I have been asked this question lately by my friends from the Hardware industry.
FP16 or FP32? Bonus Q: is there an article which helps me understand the relationship between floating point precision and model performance.
I pose this (possibly googlable) question because I think this should be the beginning of discussion on how we can understand DL hardware better. Ofcourse, I did observe a substantial bump in model training time when I moved from K80 to V100. But, how should I assimilate this stat better than just saying that the V100 is the shiniest toy in the rack.
You can read this recent paper about this subject : https://arxiv.org/abs/1710.03740
Here is another interesting nvidia source of information from nvidia related to tensor cores and mixed precision training: http://docs.nvidia.com/deeplearning/sdk/mixed-precision-training/index.html
And this forum thread:Has anyone tried the new NVIDIA card?
I hope it helps.
I do a lot of deep learning work on iOS and that is all 16-bit floating point. (This is inference only, no training at the moment.)
Usually models are trained with 32-bit float and when I convert them to run on the iPhone GPU, I convert the weights to 16-bit floats and make all operations 16-bit too.
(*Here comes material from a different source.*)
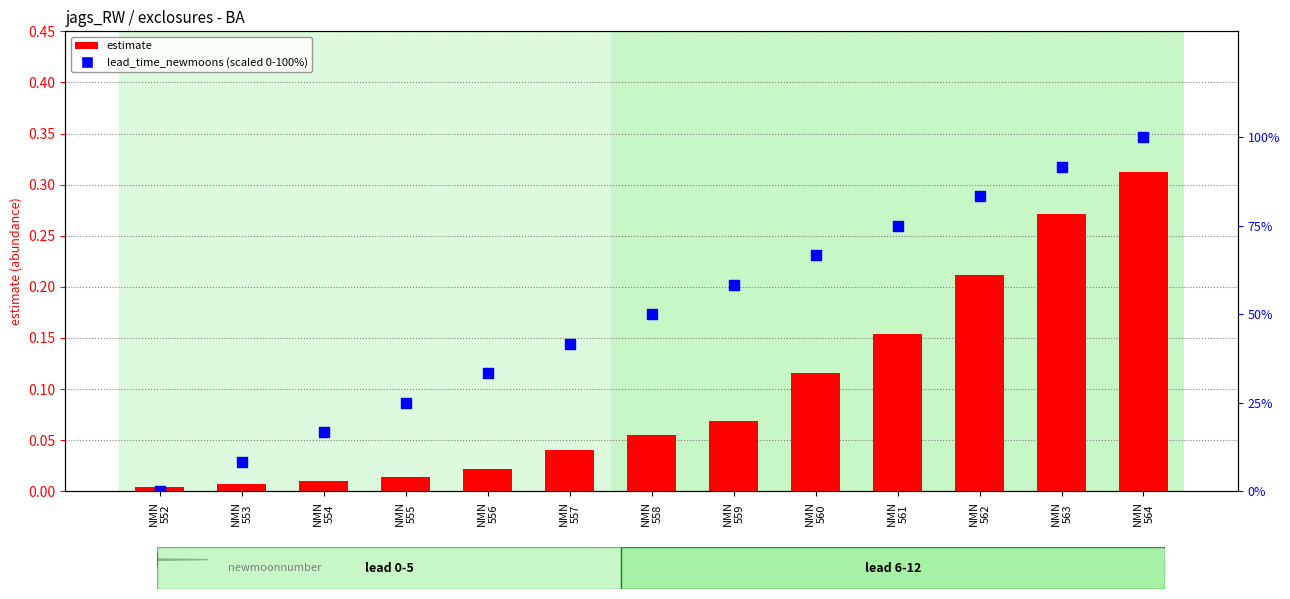

At how many categories does at least one series exceed 44?

7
Then I compare the output of the original model to the iOS model, using an identical test image (or whatever kind of data).
In pretty much every layer there are errors between the original 32-bit model and the 16-bit model. Usually they are around 1e-3 (the precision limit of 16-bit float) but it’s not uncommon to see errors up to ±0.5. (Anything higher than that is typically a real error in the conversion of the model.)
But in the end, it does not matter. The models still work quite robustly and give the same predictions as the original. So at least for inference, switching to 16-bit floats appears to work just fine.